Written problem 1: Return the part of the XRDAPatcher tutorial that opens with the words containing "import autoroot" and closes with "easy to use.", copied word for word.
Written problem 2: In the XRDAPatcher tutorial, which PyTorch object is the class said to be very similar to?
Written problem 3: Continue the XRDAPatcher tutorial from where it stops.

Source extract:
--

XArrayDataset#

import autoroot
import typing as tp
from dataclasses import dataclass
import numpy as np
import einops
import xarray_dataclasses as xrdataclass
from oceanbench._src.datasets.base import XRDAPatcher

%load_ext autoreload
%autoreload 2

This tutorial walks through some of the nice features of the custom XRDAPatcher class. This is a custom class that slices and dices through an xr.DataArray where a user can specify explicitly the patch dimensions and the strides. We preallocated the slices and then we can arbitrarily call the slices at will. This is very similar to the torch.utils.data object except we are only working with xr.DataArray’s directly.

There have been other previous attempts at this, e.g. xBatcher. However, we found the API very cumbersome and non-intuitive. This is our attempt to design an API that we are comfortable with and that we find easy to use.

Below, we have outlined a few use-cases that users may be interested in. These use cases are:

  • Chunking a 1-Dimensional Time Series

  • Patch-ify a 2D Grid

  • Cube-ify a 3D Volume

  • Cube-ify a 2D+T Spatio-Temporal Field

  • Reconstructing Multiple Variables

  • Choosing Specific Dimensions for Reconstructions

We will walk through each of these and highlight how this can be achieved with the custom XRDAPatcher class.

--

Recorded information:
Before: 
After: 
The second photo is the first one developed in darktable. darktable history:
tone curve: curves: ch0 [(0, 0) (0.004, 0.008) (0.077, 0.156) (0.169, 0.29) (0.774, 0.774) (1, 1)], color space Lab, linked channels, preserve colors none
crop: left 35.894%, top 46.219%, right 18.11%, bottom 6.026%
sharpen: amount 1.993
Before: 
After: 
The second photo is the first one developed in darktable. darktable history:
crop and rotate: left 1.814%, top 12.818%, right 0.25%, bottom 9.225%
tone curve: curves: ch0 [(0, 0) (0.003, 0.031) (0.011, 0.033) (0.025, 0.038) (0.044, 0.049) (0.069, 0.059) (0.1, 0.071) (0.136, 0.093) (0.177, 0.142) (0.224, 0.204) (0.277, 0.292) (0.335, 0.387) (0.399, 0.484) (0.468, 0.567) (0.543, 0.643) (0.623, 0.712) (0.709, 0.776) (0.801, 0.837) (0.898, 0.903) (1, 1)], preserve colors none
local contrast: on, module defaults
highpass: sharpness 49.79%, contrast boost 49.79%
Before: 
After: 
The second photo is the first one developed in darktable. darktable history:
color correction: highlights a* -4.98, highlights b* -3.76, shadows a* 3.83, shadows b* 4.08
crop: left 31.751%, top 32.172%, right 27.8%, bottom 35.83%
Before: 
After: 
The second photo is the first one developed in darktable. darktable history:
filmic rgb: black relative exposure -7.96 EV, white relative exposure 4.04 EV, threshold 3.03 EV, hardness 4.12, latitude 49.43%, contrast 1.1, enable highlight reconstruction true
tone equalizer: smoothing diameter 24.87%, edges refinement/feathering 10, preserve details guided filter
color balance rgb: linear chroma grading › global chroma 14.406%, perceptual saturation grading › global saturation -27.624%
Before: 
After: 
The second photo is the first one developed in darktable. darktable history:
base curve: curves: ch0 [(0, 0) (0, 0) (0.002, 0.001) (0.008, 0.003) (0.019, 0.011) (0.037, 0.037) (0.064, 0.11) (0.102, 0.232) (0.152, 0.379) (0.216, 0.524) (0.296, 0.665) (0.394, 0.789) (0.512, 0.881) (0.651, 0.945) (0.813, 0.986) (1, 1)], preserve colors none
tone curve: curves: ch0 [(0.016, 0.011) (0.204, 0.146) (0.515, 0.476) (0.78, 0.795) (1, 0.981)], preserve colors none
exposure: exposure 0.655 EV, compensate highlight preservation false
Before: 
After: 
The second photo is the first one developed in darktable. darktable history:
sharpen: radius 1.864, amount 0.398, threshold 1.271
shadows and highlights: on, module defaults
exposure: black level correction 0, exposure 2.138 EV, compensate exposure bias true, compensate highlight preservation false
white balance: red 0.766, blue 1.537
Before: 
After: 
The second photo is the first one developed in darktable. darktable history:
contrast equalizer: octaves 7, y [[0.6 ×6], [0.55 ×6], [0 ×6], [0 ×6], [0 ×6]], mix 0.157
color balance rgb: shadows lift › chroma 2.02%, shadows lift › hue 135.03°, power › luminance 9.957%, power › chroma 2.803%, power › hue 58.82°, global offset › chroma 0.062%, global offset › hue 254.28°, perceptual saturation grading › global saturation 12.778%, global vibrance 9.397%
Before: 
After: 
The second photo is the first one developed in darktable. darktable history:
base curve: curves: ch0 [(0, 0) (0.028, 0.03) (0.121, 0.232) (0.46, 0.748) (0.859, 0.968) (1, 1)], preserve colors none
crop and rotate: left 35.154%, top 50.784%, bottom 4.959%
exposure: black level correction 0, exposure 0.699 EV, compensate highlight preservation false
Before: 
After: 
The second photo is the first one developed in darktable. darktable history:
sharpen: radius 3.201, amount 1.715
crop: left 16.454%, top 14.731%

--

Output 1:
import autoroot
import typing as tp
from dataclasses import dataclass
import numpy as np
import einops
import xarray_dataclasses as xrdataclass
from oceanbench._src.datasets.base import XRDAPatcher

%load_ext autoreload
%autoreload 2

This tutorial walks through some of the nice features of the custom XRDAPatcher class. This is a custom class that slices and dices through an xr.DataArray where a user can specify explicitly the patch dimensions and the strides. We preallocated the slices and then we can arbitrarily call the slices at will. This is very similar to the torch.utils.data object except we are only working with xr.DataArray’s directly.

There have been other previous attempts at this, e.g. xBatcher. However, we found the API very cumbersome and non-intuitive. This is our attempt to design an API that we are comfortable with and that we find easy to use.

Output 2: torch.utils.data

Output 3:
Case I: Chunking a 1D TS#

TIME = tp.Literal["time"]

@dataclass
class TimeAxis:
    data: xrdataclass.Data[TIME, tp.Literal["datetime64[ns]"]]
    name: xrdataclass.Name[str] = "time"
    long_name: xrdataclass.Attr[str] = "Date"

@dataclass
class Variable1D:
    data: xrdataclass.Data[tuple[TIME], np.float32]
    time: xrdataclass.Coordof[TimeAxis] = 0
    name: xrdataclass.Attr[str] = "var"
t = np.arange(1, 360+1, 1)
rng = np.random.RandomState(seed=123)
ts = np.sin(t)

ts = Variable1D(data=ts, time=t, name="var")

da = xrdataclass.asdataarray(ts)

da
# da.plot()

In this first example, we are going to do a non-overlapping style. We will take a 30 day window with a 30 day stride. This will give us exactly 12 patches (like 12 months).

patches = {"time": 30}
strides = {"time": 30}
domain_limits = None#{"lat": slice(-10, 10)}
check_full_scan = True

xrda_batches = XRDAPatcher(
    da=da,
    patches=patches,
    strides=strides,
    check_full_scan=check_full_scan
)

print(xrda_batches)
print(f"Dataset(size): {len(xrda_batches)}")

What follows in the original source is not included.